# schmuckfarben (gold, silber) in freehand?



## lux (14. September 2005)

hallo,

wie kann ich in freehand eine grafik in gold oder silber färben?
unter dem modi farben habe ich nur pantone farben die man auf dem bildschirm nicht erkennen kann ob es gold ist oder nicht.

vielen dank
lux


----------



## Momoko (16. September 2005)

hallo,

also auf dem bildschirm wirst du die sonderfarben  gold oder silder nicht genau sehen können. 

nur die druckerei kann die farben als sonderfarben drucken. falls du die daten in den druck gibst, dann musst du die zwei farben als volltonfarben (Sonderfarben) angeben.
dann ist das 5c bzw. 6c. (gold und/oder silber +4c)

dazu brauchst du aber den pantone ton oder hks ton (der name muss exakt stimmen damit die druckerei weis welche sonderfarbe das ist. es gibt so farbfächer, die sind aber sehr teuer, die dir die farben darstellen und auch die werte in 4c zeigen. 

man kann sich so eine liste auch als pdf runterladen aber ich weis die internetseite jetzt grad leider nicht aus dem kopf, da muß ich morgen an der arbeit erstmal gucken.

oder du ruft einfach in einer druckerei an und fragst nach dem namen von gold oder silber. vielleicht schicken die dir auch ein farbmuster zu.

ich hoffe ich konnt dir weiter helfen.


----------

=======

Schreibe den Forenthread über Gold- und Silberfarben in Freehand vollständig und Zeichen für Zeichen ab.

Datenzeilen:
=======

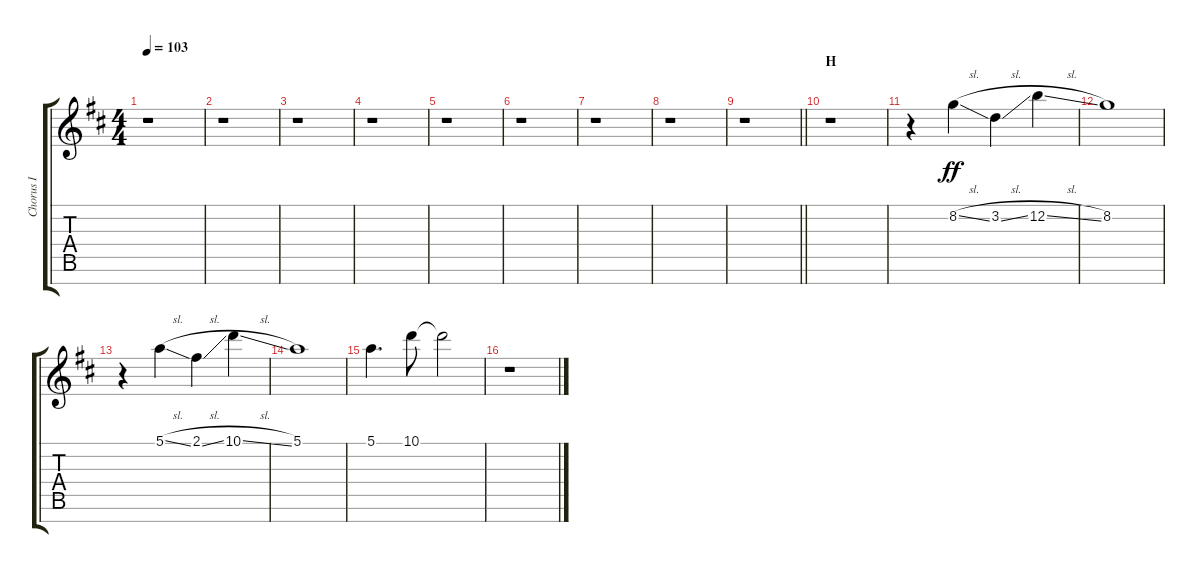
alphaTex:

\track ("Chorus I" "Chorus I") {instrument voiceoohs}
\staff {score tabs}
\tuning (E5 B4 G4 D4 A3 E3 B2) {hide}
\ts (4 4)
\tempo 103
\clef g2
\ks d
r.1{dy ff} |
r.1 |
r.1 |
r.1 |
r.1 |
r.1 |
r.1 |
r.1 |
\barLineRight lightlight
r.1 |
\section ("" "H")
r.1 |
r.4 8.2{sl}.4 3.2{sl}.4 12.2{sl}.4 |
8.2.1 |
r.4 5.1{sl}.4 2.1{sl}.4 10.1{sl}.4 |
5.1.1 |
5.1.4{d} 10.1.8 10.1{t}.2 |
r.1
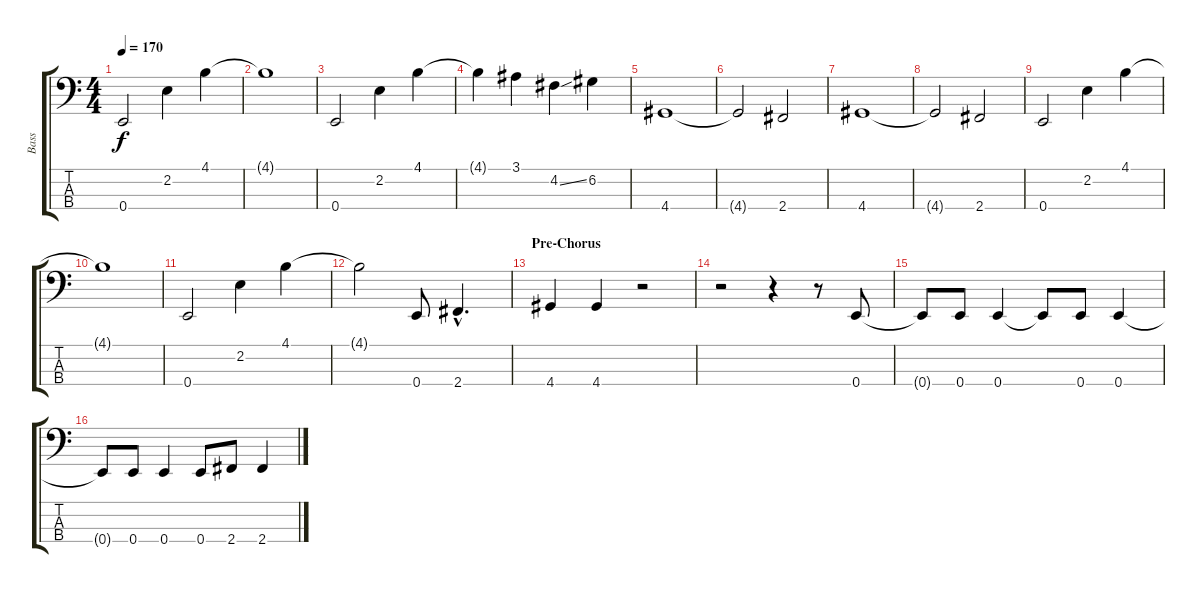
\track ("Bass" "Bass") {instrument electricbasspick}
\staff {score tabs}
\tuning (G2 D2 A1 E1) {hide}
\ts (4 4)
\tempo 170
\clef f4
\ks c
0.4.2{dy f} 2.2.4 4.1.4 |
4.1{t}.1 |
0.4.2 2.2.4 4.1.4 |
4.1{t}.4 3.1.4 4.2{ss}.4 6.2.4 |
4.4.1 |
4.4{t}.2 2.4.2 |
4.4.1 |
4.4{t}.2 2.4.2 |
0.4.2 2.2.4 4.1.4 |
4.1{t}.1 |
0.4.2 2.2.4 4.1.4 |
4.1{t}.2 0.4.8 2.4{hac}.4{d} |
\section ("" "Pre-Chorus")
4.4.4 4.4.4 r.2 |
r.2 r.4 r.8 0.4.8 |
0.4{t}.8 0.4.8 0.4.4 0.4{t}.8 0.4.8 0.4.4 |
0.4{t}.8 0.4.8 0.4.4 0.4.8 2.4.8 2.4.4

=======

Erwartete Antwort:
# schmuckfarben (gold, silber) in freehand?



## lux (14. September 2005)

hallo,

wie kann ich in freehand eine grafik in gold oder silber färben?
unter dem modi farben habe ich nur pantone farben die man auf dem bildschirm nicht erkennen kann ob es gold ist oder nicht.

vielen dank
lux


----------



## Momoko (16. September 2005)

hallo,

also auf dem bildschirm wirst du die sonderfarben  gold oder silder nicht genau sehen können. 

nur die druckerei kann die farben als sonderfarben drucken. falls du die daten in den druck gibst, dann musst du die zwei farben als volltonfarben (Sonderfarben) angeben.
dann ist das 5c bzw. 6c. (gold und/oder silber +4c)

dazu brauchst du aber den pantone ton oder hks ton (der name muss exakt stimmen damit die druckerei weis welche sonderfarbe das ist. es gibt so farbfächer, die sind aber sehr teuer, die dir die farben darstellen und auch die werte in 4c zeigen. 

man kann sich so eine liste auch als pdf runterladen aber ich weis die internetseite jetzt grad leider nicht aus dem kopf, da muß ich morgen an der arbeit erstmal gucken.

oder du ruft einfach in einer druckerei an und fragst nach dem namen von gold oder silber. vielleicht schicken die dir auch ein farbmuster zu.

ich hoffe ich konnt dir weiter helfen.


----------